特殊能力を持つ団員たちが集うサーカス団とナチス・ドイツの戦いを描いた異能力バトルアクション。
かつて(1960年代)セルジオ・レオーネ監督とクリント・イーストウッドが「荒野の用心棒」というイタリア製西部劇(矛盾してるけど)を作り、マカロニ・ウエスタンという言葉が生まれた。その後、そのジャンルはジュリアーノ・ジェンマ、フランコ・ネロといったスターを輩出し、作曲家エンニオ・モリコーネもまた(本意ではなかったにせよ)このジャンルから映画音楽の大家になった。

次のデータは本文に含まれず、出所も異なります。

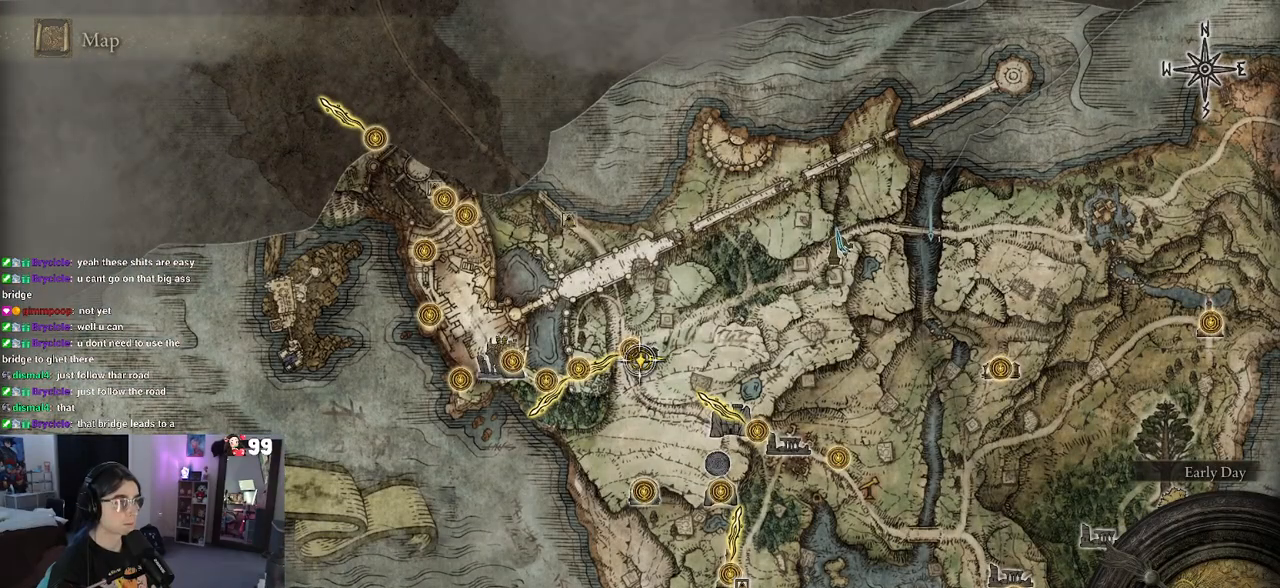
{"buttons": [], "left_stick": "center", "right_stick": "center", "events": [[183, "left_stick", "up"], [233, "left_stick", "up-left"], [417, "left_stick", "center"]]}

本国アメリカの西部劇は白人至上主義(正義である騎兵隊が野蛮な現住インディアンを駆逐するとか)を具現化し、アメリカ人がスカッとするものを提供し受け入れられていた。代表的スターのジョン・ウエインは西部劇のヒーローであり、戦勝国アメリカが作る戦争映画のヒーローでもあった。
もちろん、ゲーリー・クーパー主演の「真昼の決闘」(1952)やアラン・ラッドの「シェーン」(1953)のような名作も生まれたが、対インディアンという構図ではないにしろ基本的に勧善懲悪ものと言える。
それに対し、マカロニ・ウエスタンは主人公に陰がある。正義感はあるが、単純に「善人」ではなく、ならず者との対決にしても言葉は悪いが「めくそはなくそ」だ。
「フリークスアウト」はそんなマカロニ・ウエスタンの持つ「陰」を踏襲したイタリア版アベンジャーズと感じた(何となくですけど)。
「サスペリア」を生んだイタリア映画らしく(正確にはイタリア・ベルギー合作ですけど)、グロかったりエロかったりというシーンが無くはないですが、これぞB級映画!と楽しめる快作。